[Text-based hardware design files]
══════════

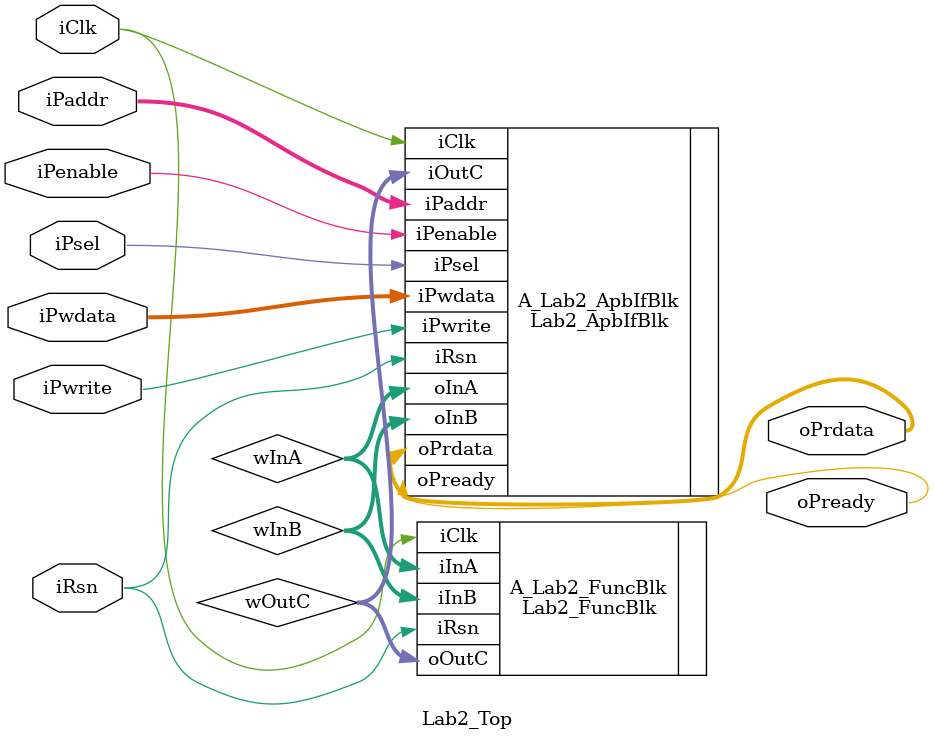
<source format=v>
/*******************************************************************
  - Project          : 2025 summer internship
  - File name        : Lab2_Top.v
  - Description      : Lab2 top file
  - Owner            : Inchul.song
  - Revision history : 1) 2024.12.26 : Initial release
                       2) 2025.06.25 : add oPready
*******************************************************************/

`timescale 1ns/10ps

module Lab2_Top (

  // Clock & reset
  input            iClk,               // Rising edge
  input            iRsn,               // Sync. & low reset


  // APB interface
  input            iPsel,
  input            iPenable,
  input            iPwrite,
  input  [15:0]    iPaddr,

  input  [31:0]    iPwdata,
  output [31:0]    oPrdata,
  output           oPready

  );


  // wire & reg declaration
  wire [31:0]      wInA;
  wire [31:0]      wInB;

  wire [31:0]      wOutC;


  // ApbIfBlk_Lab1 instantiation
  Lab2_ApbIfBlk A_Lab2_ApbIfBlk (

    // Clock & reset
    .iClk          (iClk),
    .iRsn          (iRsn),


    // APB interface
    .iPsel         (iPsel),
    .iPenable      (iPenable),
    .iPwrite       (iPwrite),
    .iPaddr        (iPaddr[15:0]),

    .iPwdata       (iPwdata[31:0]),
    .oPrdata       (oPrdata[31:0]),
    .oPready       (oPready),


    // Write register output
    .oInA          (wInA[31:0]),
    .oInB          (wInB[31:0]),


    // Read register input
    .iOutC         (wOutC[31:0])

  );


  // FstFuncBlk instantiation
  Lab2_FuncBlk A_Lab2_FuncBlk (

  // Clock & reset
  .iClk            (iClk),
  .iRsn            (iRsn),


  // Input from FstApbIfBlk.v
  .iInA            (wInA[31:0]),
  .iInB            (wInB[31:0]),


  // output to FstApbIfBlk.v
  .oOutC           (wOutC[31:0])

  );


endmodule

</source>
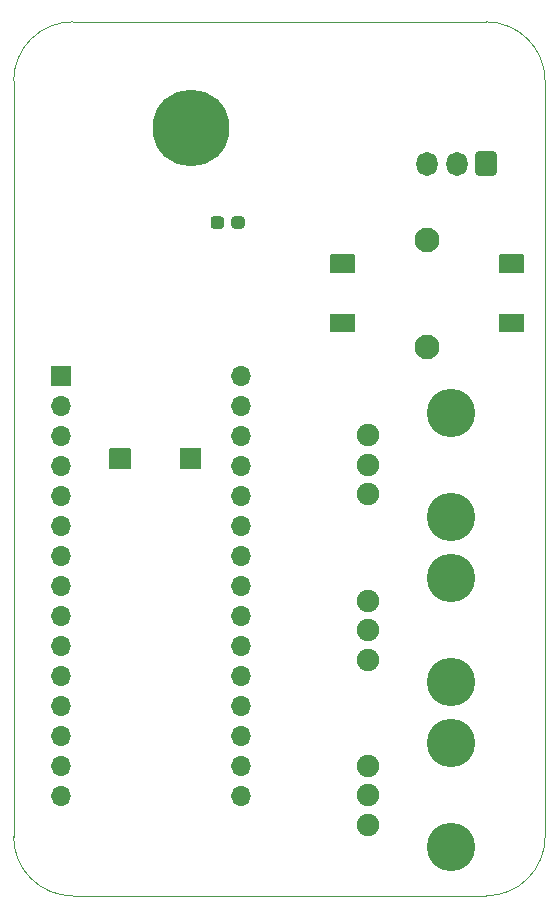
<source format=gbr>
%TF.GenerationSoftware,KiCad,Pcbnew,(5.1.10)-1*%
%TF.CreationDate,2022-05-06T17:00:31+02:00*%
%TF.ProjectId,LTE_HW,4c54455f-4857-42e6-9b69-6361645f7063,rev?*%
%TF.SameCoordinates,Original*%
%TF.FileFunction,Soldermask,Top*%
%TF.FilePolarity,Negative*%
%FSLAX46Y46*%
G04 Gerber Fmt 4.6, Leading zero omitted, Abs format (unit mm)*
G04 Created by KiCad (PCBNEW (5.1.10)-1) date 2022-05-06 17:00:31*
%MOMM*%
%LPD*%
G01*
G04 APERTURE LIST*
%TA.AperFunction,Profile*%
%ADD10C,0.050000*%
%TD*%
%ADD11O,1.700000X1.700000*%
%ADD12C,6.500000*%
%ADD13C,0.900000*%
%ADD14O,1.800000X2.050000*%
%ADD15C,2.100000*%
%ADD16C,1.900000*%
%ADD17C,4.100000*%
G04 APERTURE END LIST*
D10*
X150000000Y-145000000D02*
G75*
G02*
X145000000Y-150000000I-5000000J0D01*
G01*
X145000000Y-76000000D02*
G75*
G02*
X150000000Y-81000000I0J-5000000D01*
G01*
X105000000Y-81000000D02*
G75*
G02*
X110000000Y-76000000I5000000J0D01*
G01*
X110000000Y-150000000D02*
G75*
G02*
X105000000Y-145000000I0J5000000D01*
G01*
X145000000Y-76000000D02*
X110000000Y-76000000D01*
X150000000Y-145000000D02*
X150000000Y-81000000D01*
X110000000Y-150000000D02*
X145000000Y-150000000D01*
X105000000Y-81000000D02*
X105000000Y-145000000D01*
%TO.C,TP2*%
G36*
G01*
X113100000Y-113850000D02*
X113100000Y-112150000D01*
G75*
G02*
X113150000Y-112100000I50000J0D01*
G01*
X114850000Y-112100000D01*
G75*
G02*
X114900000Y-112150000I0J-50000D01*
G01*
X114900000Y-113850000D01*
G75*
G02*
X114850000Y-113900000I-50000J0D01*
G01*
X113150000Y-113900000D01*
G75*
G02*
X113100000Y-113850000I0J50000D01*
G01*
G37*
%TD*%
%TO.C,TP1*%
G36*
G01*
X119100000Y-113850000D02*
X119100000Y-112150000D01*
G75*
G02*
X119150000Y-112100000I50000J0D01*
G01*
X120850000Y-112100000D01*
G75*
G02*
X120900000Y-112150000I0J-50000D01*
G01*
X120900000Y-113850000D01*
G75*
G02*
X120850000Y-113900000I-50000J0D01*
G01*
X119150000Y-113900000D01*
G75*
G02*
X119100000Y-113850000I0J50000D01*
G01*
G37*
%TD*%
%TO.C,A1*%
G36*
G01*
X108150000Y-106800000D02*
X108150000Y-105200000D01*
G75*
G02*
X108200000Y-105150000I50000J0D01*
G01*
X109800000Y-105150000D01*
G75*
G02*
X109850000Y-105200000I0J-50000D01*
G01*
X109850000Y-106800000D01*
G75*
G02*
X109800000Y-106850000I-50000J0D01*
G01*
X108200000Y-106850000D01*
G75*
G02*
X108150000Y-106800000I0J50000D01*
G01*
G37*
D11*
X124240000Y-139020000D03*
X109000000Y-108540000D03*
X124240000Y-136480000D03*
X109000000Y-111080000D03*
X124240000Y-133940000D03*
X109000000Y-113620000D03*
X124240000Y-131400000D03*
X109000000Y-116160000D03*
X124240000Y-128860000D03*
X109000000Y-118700000D03*
X124240000Y-126320000D03*
X109000000Y-121240000D03*
X124240000Y-123780000D03*
X109000000Y-123780000D03*
X124240000Y-121240000D03*
X109000000Y-126320000D03*
X124240000Y-118700000D03*
X109000000Y-128860000D03*
X124240000Y-116160000D03*
X109000000Y-131400000D03*
X124240000Y-113620000D03*
X109000000Y-133940000D03*
X124240000Y-111080000D03*
X109000000Y-136480000D03*
X124240000Y-108540000D03*
X109000000Y-139020000D03*
X124240000Y-106000000D03*
X109000000Y-141560000D03*
X124240000Y-141560000D03*
%TD*%
D12*
%TO.C,H1*%
X120000000Y-85000000D03*
D13*
X122400000Y-85000000D03*
X121697056Y-86697056D03*
X120000000Y-87400000D03*
X118302944Y-86697056D03*
X117600000Y-85000000D03*
X118302944Y-83302944D03*
X120000000Y-82600000D03*
X121697056Y-83302944D03*
%TD*%
%TO.C,J1*%
G36*
G01*
X145900000Y-87239705D02*
X145900000Y-88760295D01*
G75*
G02*
X145635295Y-89025000I-264705J0D01*
G01*
X144364705Y-89025000D01*
G75*
G02*
X144100000Y-88760295I0J264705D01*
G01*
X144100000Y-87239705D01*
G75*
G02*
X144364705Y-86975000I264705J0D01*
G01*
X145635295Y-86975000D01*
G75*
G02*
X145900000Y-87239705I0J-264705D01*
G01*
G37*
D14*
X142500000Y-88000000D03*
X140000000Y-88000000D03*
%TD*%
%TO.C,R1*%
G36*
G01*
X124575000Y-92737500D02*
X124575000Y-93262500D01*
G75*
G02*
X124312500Y-93525000I-262500J0D01*
G01*
X123687500Y-93525000D01*
G75*
G02*
X123425000Y-93262500I0J262500D01*
G01*
X123425000Y-92737500D01*
G75*
G02*
X123687500Y-92475000I262500J0D01*
G01*
X124312500Y-92475000D01*
G75*
G02*
X124575000Y-92737500I0J-262500D01*
G01*
G37*
G36*
G01*
X122825000Y-92737500D02*
X122825000Y-93262500D01*
G75*
G02*
X122562500Y-93525000I-262500J0D01*
G01*
X121937500Y-93525000D01*
G75*
G02*
X121675000Y-93262500I0J262500D01*
G01*
X121675000Y-92737500D01*
G75*
G02*
X121937500Y-92475000I262500J0D01*
G01*
X122562500Y-92475000D01*
G75*
G02*
X122825000Y-92737500I0J-262500D01*
G01*
G37*
%TD*%
%TO.C,SW1*%
G36*
G01*
X146100000Y-102250000D02*
X146100000Y-100750000D01*
G75*
G02*
X146150000Y-100700000I50000J0D01*
G01*
X148150000Y-100700000D01*
G75*
G02*
X148200000Y-100750000I0J-50000D01*
G01*
X148200000Y-102250000D01*
G75*
G02*
X148150000Y-102300000I-50000J0D01*
G01*
X146150000Y-102300000D01*
G75*
G02*
X146100000Y-102250000I0J50000D01*
G01*
G37*
G36*
G01*
X131800000Y-102250000D02*
X131800000Y-100750000D01*
G75*
G02*
X131850000Y-100700000I50000J0D01*
G01*
X133850000Y-100700000D01*
G75*
G02*
X133900000Y-100750000I0J-50000D01*
G01*
X133900000Y-102250000D01*
G75*
G02*
X133850000Y-102300000I-50000J0D01*
G01*
X131850000Y-102300000D01*
G75*
G02*
X131800000Y-102250000I0J50000D01*
G01*
G37*
G36*
G01*
X131800000Y-97250000D02*
X131800000Y-95750000D01*
G75*
G02*
X131850000Y-95700000I50000J0D01*
G01*
X133850000Y-95700000D01*
G75*
G02*
X133900000Y-95750000I0J-50000D01*
G01*
X133900000Y-97250000D01*
G75*
G02*
X133850000Y-97300000I-50000J0D01*
G01*
X131850000Y-97300000D01*
G75*
G02*
X131800000Y-97250000I0J50000D01*
G01*
G37*
G36*
G01*
X146100000Y-97250000D02*
X146100000Y-95750000D01*
G75*
G02*
X146150000Y-95700000I50000J0D01*
G01*
X148150000Y-95700000D01*
G75*
G02*
X148200000Y-95750000I0J-50000D01*
G01*
X148200000Y-97250000D01*
G75*
G02*
X148150000Y-97300000I-50000J0D01*
G01*
X146150000Y-97300000D01*
G75*
G02*
X146100000Y-97250000I0J50000D01*
G01*
G37*
D15*
X140000000Y-103500000D03*
X140000000Y-94500000D03*
%TD*%
D16*
%TO.C,RV1*%
X135000000Y-139000000D03*
X135000000Y-141500000D03*
X135000000Y-144000000D03*
D17*
X142000000Y-137100000D03*
X142000000Y-145900000D03*
%TD*%
%TO.C,RV2*%
X142000000Y-131900000D03*
X142000000Y-123100000D03*
D16*
X135000000Y-130000000D03*
X135000000Y-127500000D03*
X135000000Y-125000000D03*
%TD*%
%TO.C,RV3*%
X135000000Y-111000000D03*
X135000000Y-113500000D03*
X135000000Y-116000000D03*
D17*
X142000000Y-109100000D03*
X142000000Y-117900000D03*
%TD*%
M02*

</source>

══════════

§ Exercise instructions
Exactly as they appear, please return only the lines from the first line of the records through the line containing "2) 2025.06.25 : add", both included, leaving out all pictures.

§ Response for this exercise
<source format=v>
/*******************************************************************
  - Project          : 2025 summer internship
  - File name        : Lab2_Top.v
  - Description      : Lab2 top file
  - Owner            : Inchul.song
  - Revision history : 1) 2024.12.26 : Initial release
                       2) 2025.06.25 : add oPready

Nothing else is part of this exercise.